Staff are also a key consideration. Many firms budget for staff costs at current levels, but how many people are inclined to stick around a company in the process of shutting up shop when they could be seeking their next role? It’s quite likely that companies may have to incentivise key people more in order to secure their services for the duration of the orderly wind down.
And there’s a lot of misunderstanding around that word: orderly. Many interpret this as a strategic exit or planned wind-down; one the firm has chosen. However, that’s not the intended meaning. Orderly refers to the execution of the wind-down, not the reason for it. It could be precipitated by an unpredicted, catastrophic event – but the FCA still wants to know that there is a fully developed, realistic and executable plan in place. This common misperception leads firms to both underestimate their capital requirements and fail to assess the full breadth of risks they face.
But they’re guidelines – why does this matter?
These are guidelines on what the FCA expects to be in a wind-down assessment, but that does not mean the assessment itself is optional.
Firms throughout Europe must carry out and document an ICAAP. UK firms do not submit this ICAAP to the FCA but are held to account by the requirement to submit, once a year, a questionnaire via the regulator’s GABRIEL system. For many firms which are not supervised on a relationship basis, this is the only communication they have with the regulator, so it needs to be right. The questionnaire includes questions around the firm’s wind-down assessment including how long it would take and how much it would cost (gross and net). So the wind-down assessment is very much mandatory, even if not directly mandated.
And the FCA is taking it seriously. There have been cases where the FCA has judged the wind-down assessment to be too aggressive or insufficiently comprehensive, and enforced higher capital requirements as a result – in most cases higher than they would have been if correct in the first place.
What’s a firm to do?
The first thing to do is to canvass input and opinion from a variety of internal stakeholders. Chances are that different people throughout the firm with different viewpoints will have different perspectives over what that end-point might look like. It may also be advantageous to consult externally as this will help benchmark against the industry. We are talking about envisaging and planning for scenarios that spell out the end of the business and many will have access to pertinent information that others don’t.
By having those conversations and – crucially – documenting them, firms will be better prepared for a range of scenarios and be able to demonstrate a sensible approach to the FCA.
The second thing to do may well follow naturally from the first, but that is to make sure wind down scenarios are sufficiently conservative. Being too aggressive on how quickly and cheaply a wind down process can happen is a red flag to the regulator.
It’s also important to make sure that plans are kept up to date. This is easier said than done. Imagine a scenario where the annual wind down plan was created six months ago, and someone signs the company up to a strict and significant supplier contract. The two are seemingly unrelated, but that employee may have unknowingly put the firm in breach of its capital requirements based on its new obligations. It’s essential to put in place processes where wind down assessments are updated as circumstances change.

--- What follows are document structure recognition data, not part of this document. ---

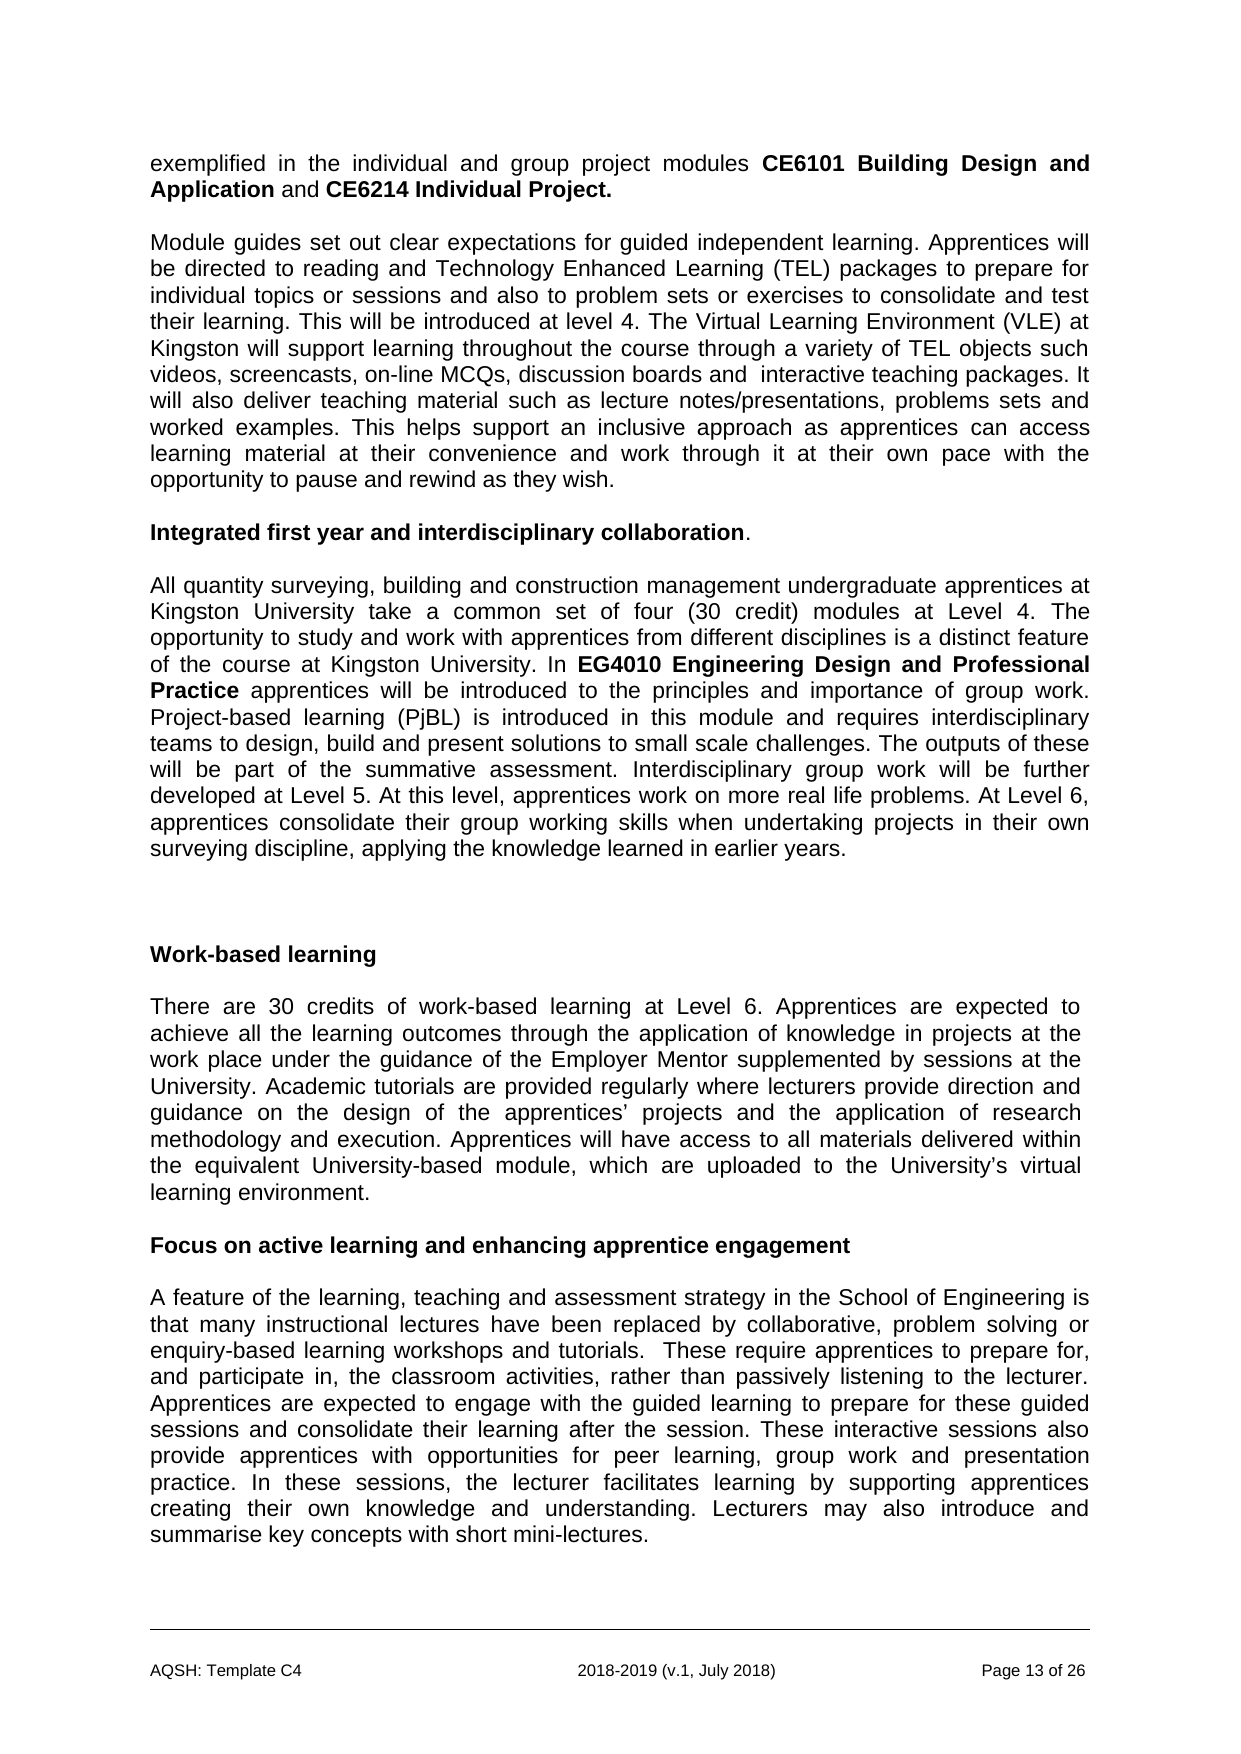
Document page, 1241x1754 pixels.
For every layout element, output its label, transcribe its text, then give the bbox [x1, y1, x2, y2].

text A feature of the learning, teaching and assessment strategy in the School of Engineering is that many instructional lectures have been replaced by collaborative, problem solving or enquiry-based learning workshops and tutorials. These require apprentices to prepare for, and participate in, the classroom activities, rather than passively listening to the lecturer. Apprentices are expected to engage with the guided learning to prepare for these guided sessions and consolidate their learning after the session. These interactive sessions also provide apprentices with opportunities for peer learning, group work and presentation practice. In these sessions, the lecturer facilitates learning by supporting apprentices creating their own knowledge and understanding. Lecturers may also introduce and summarise key concepts with short mini-lectures. [150, 1284, 1090, 1548]
text All quantity surveying, building and construction management undergraduate apprentices at Kingston University take a common set of four (30 credit) modules at Level 4. The opportunity to study and work with apprentices from different disciplines is a distinct feature of the course at Kingston University. In EG4010 Engineering Design and Professional Practice apprentices will be introduced to the principles and importance of group work. Project-based learning (PjBL) is introduced in this module and requires interdisciplinary teams to design, build and present solutions to small scale challenges. The outputs of these will be part of the summative assessment. Interdisciplinary group work will be further developed at Level 5. At this level, apprentices work on more real life problems. At Level 6, apprentices consolidate their group working skills when undertaking projects in their own surveying discipline, applying the knowledge learned in earlier years. [150, 572, 1090, 862]
text Work-based learning [150, 941, 1090, 967]
text There are 30 credits of work-based learning at Level 6. Apprentices are expected to achieve all the learning outcomes through the application of knowledge in projects at the work place under the guidance of the Employer Mentor supplemented by sessions at the University. Academic tutorials are provided regularly where lecturers provide direction and guidance on the design of the apprentices’ projects and the application of research methodology and execution. Apprentices will have access to all materials delivered within the equivalent University-based module, which are uploaded to the University’s virtual learning environment. [150, 993, 1082, 1205]
text Integrated first year and interdisciplinary collaboration. [150, 519, 1090, 545]
text Module guides set out clear expectations for guided independent learning. Apprentices will be directed to reading and Technology Enhanced Learning (TEL) packages to prepare for individual topics or sessions and also to problem sets or exercises to consolidate and test their learning. This will be introduced at level 4. The Virtual Learning Environment (VLE) at Kingston will support learning throughout the course through a variety of TEL objects such videos, screencasts, on-line MCQs, discussion boards and interactive teaching packages. It will also deliver teaching material such as lecture notes/presentations, problems sets and worked examples. This helps support an inclusive approach as apprentices can access learning material at their convenience and work through it at their own pace with the opportunity to pause and rewind as they wish. [150, 229, 1090, 493]
text Focus on active learning and enhancing apprentice engagement [150, 1232, 1090, 1258]
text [150, 150, 1090, 203]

So, wind down assessments: certainly not as big, scary or all-encompassing as MiFID II, but the SREP regime means that it isn’t safe to ignore the regulator’s expectation that the revised guidelines will be followed. With new regulatory requirements coming thick and fast, it’s tempting to focus energies on the headline threats. However, whether by going it alone or enlisting the help of third party expertise, the possibility of an SREP means that hedge fund managers/investment firms shouldn’t take their eyes off other material changes such as the FCA’s revised wind down guidelines.